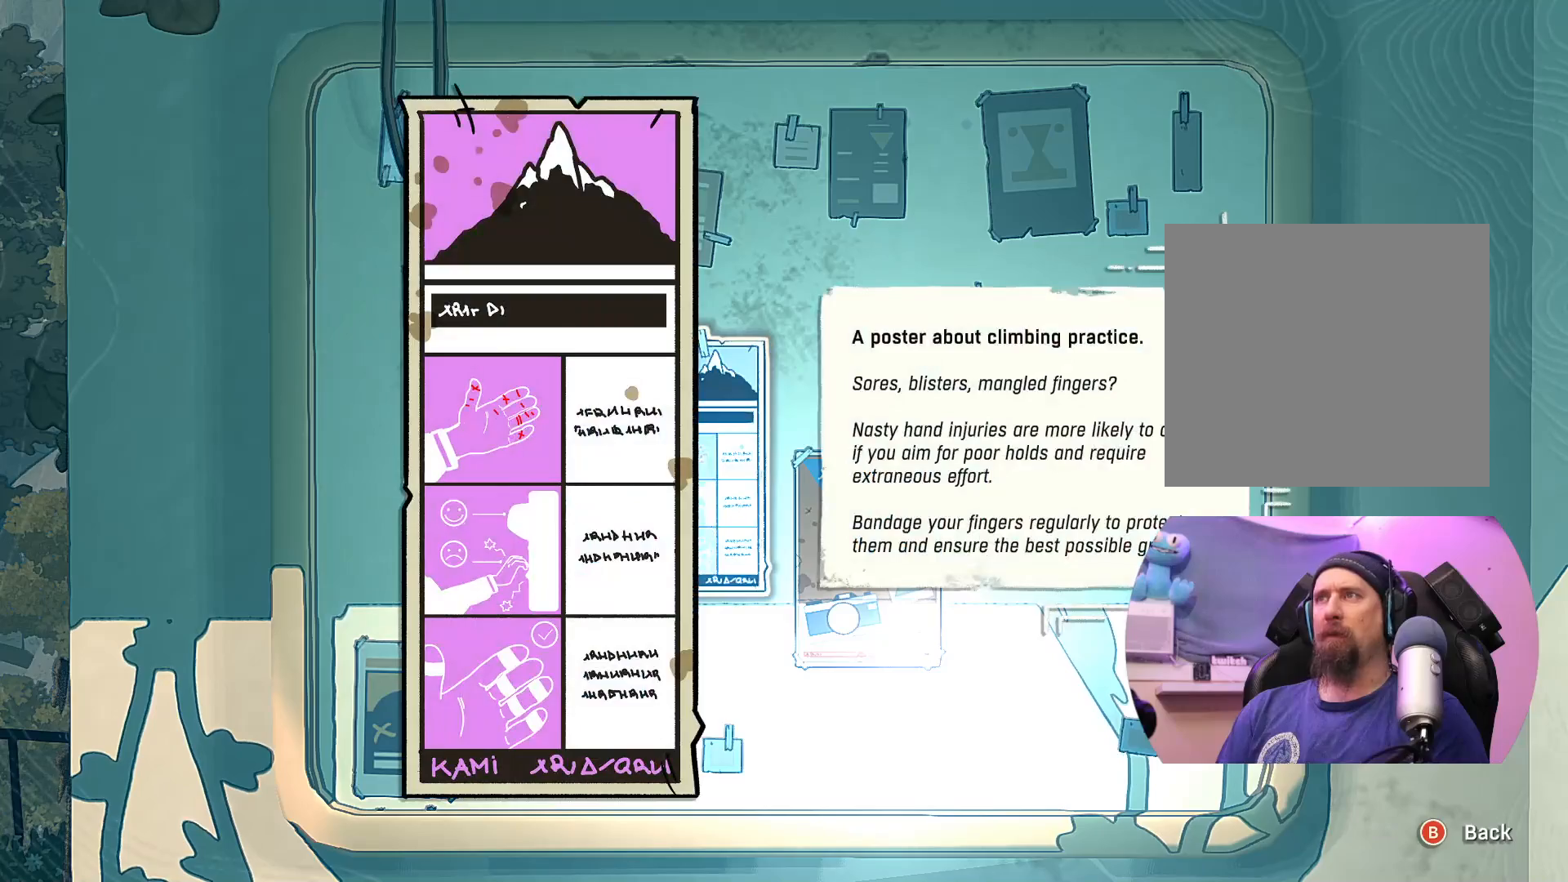
{"buttons": [], "left_stick": "center", "right_stick": "center", "events": []}
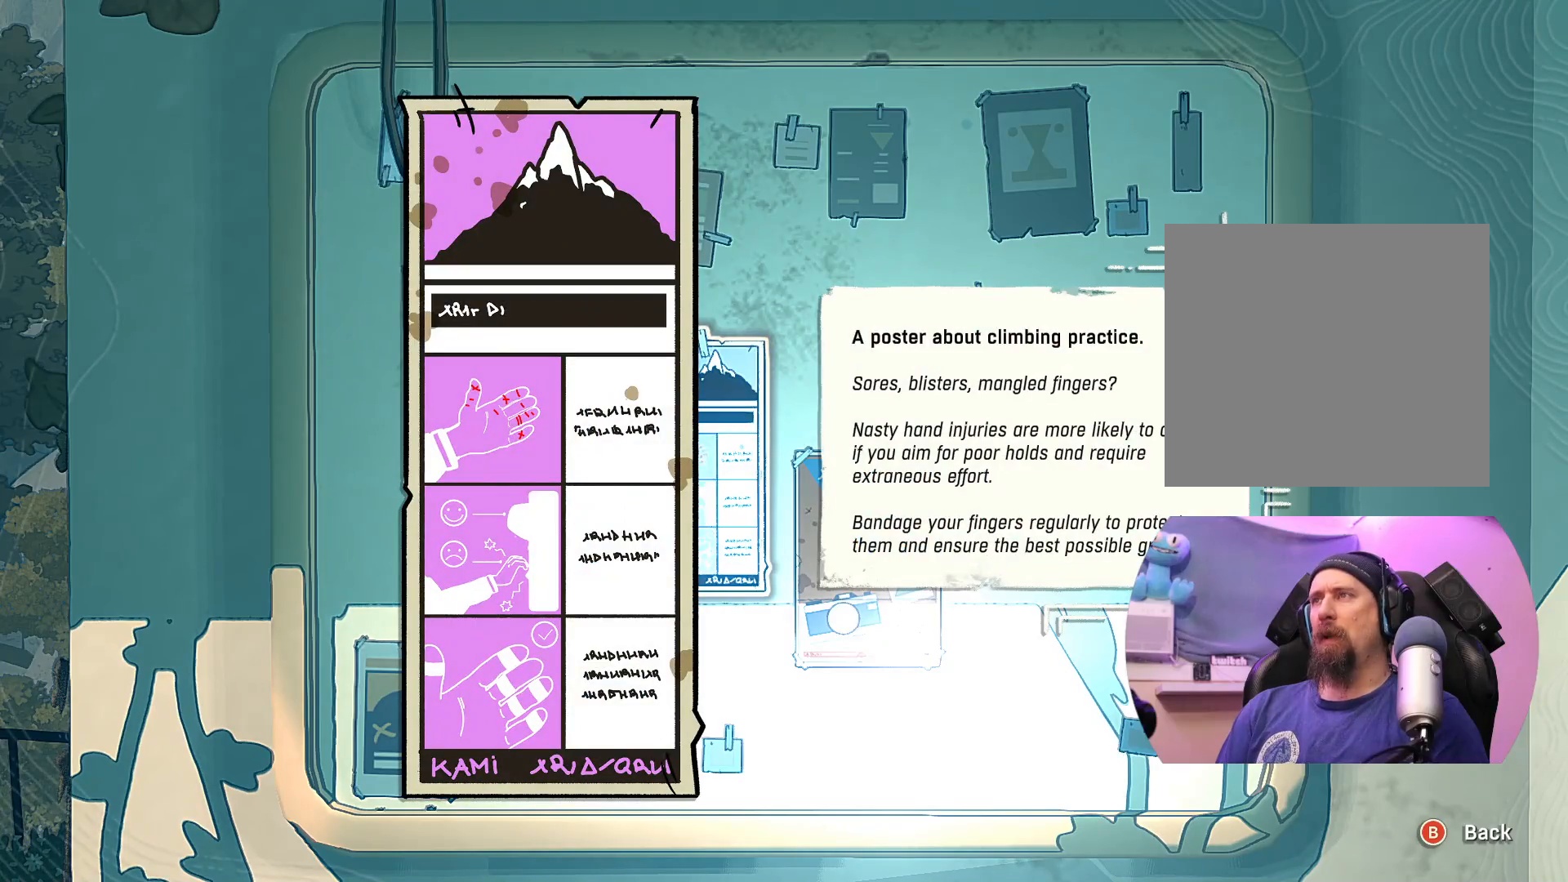
{"buttons": [], "left_stick": "center", "right_stick": "center", "events": []}
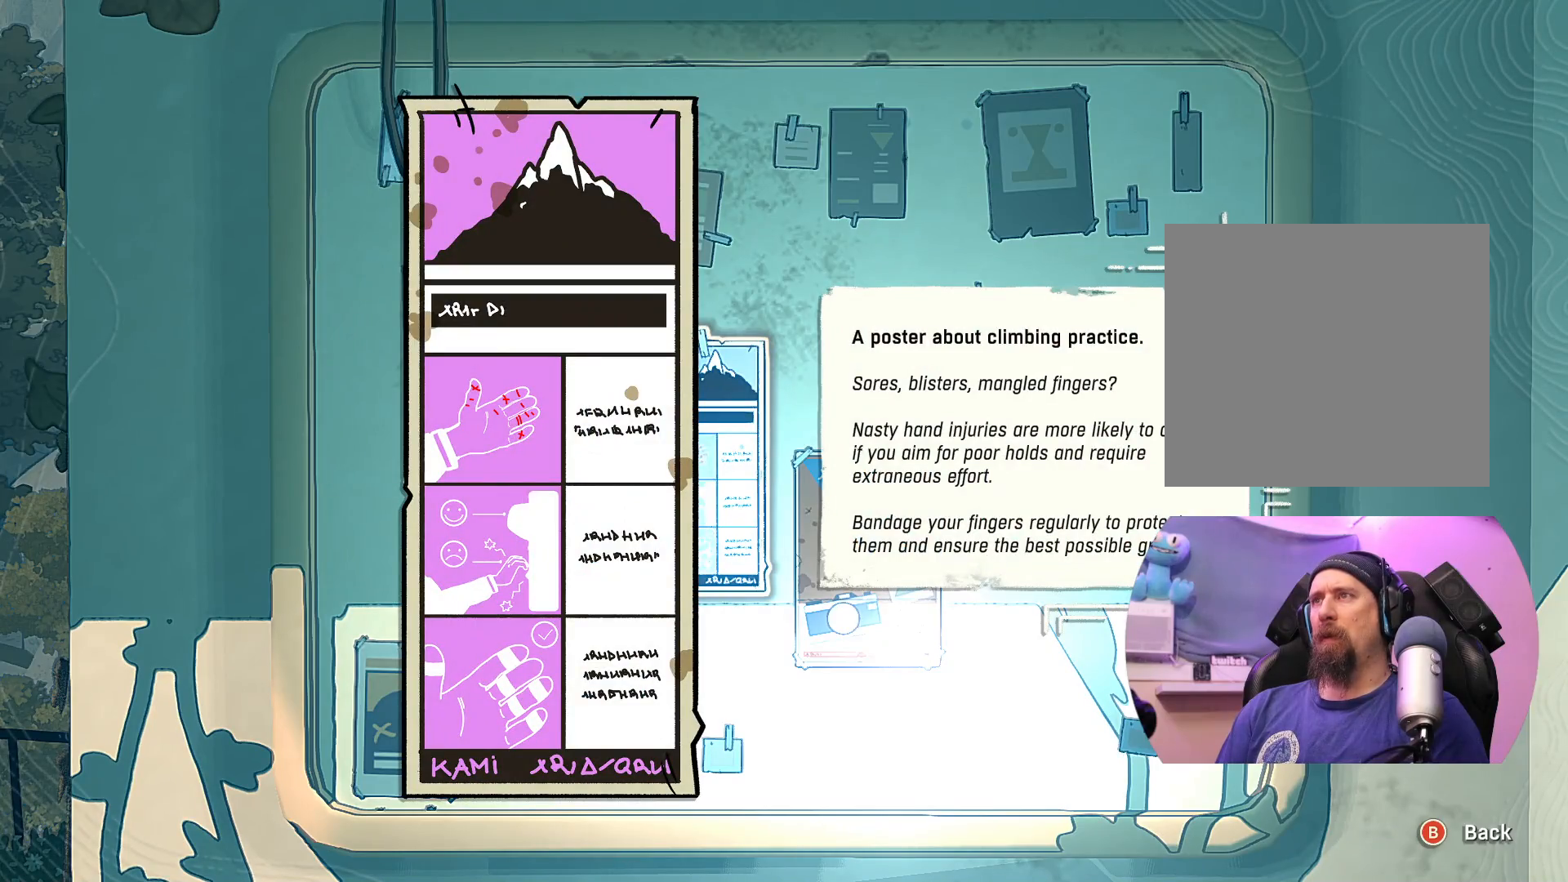
{"buttons": [], "left_stick": "center", "right_stick": "center", "events": []}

::::::::

### What is required
Please set down each line of the listing above word for word, skipping any pictures.

### Exercise solution
{"buttons": [], "left_stick": "center", "right_stick": "center", "events": []}
{"buttons": [], "left_stick": "center", "right_stick": "center", "events": []}
{"buttons": [], "left_stick": "center", "right_stick": "center", "events": []}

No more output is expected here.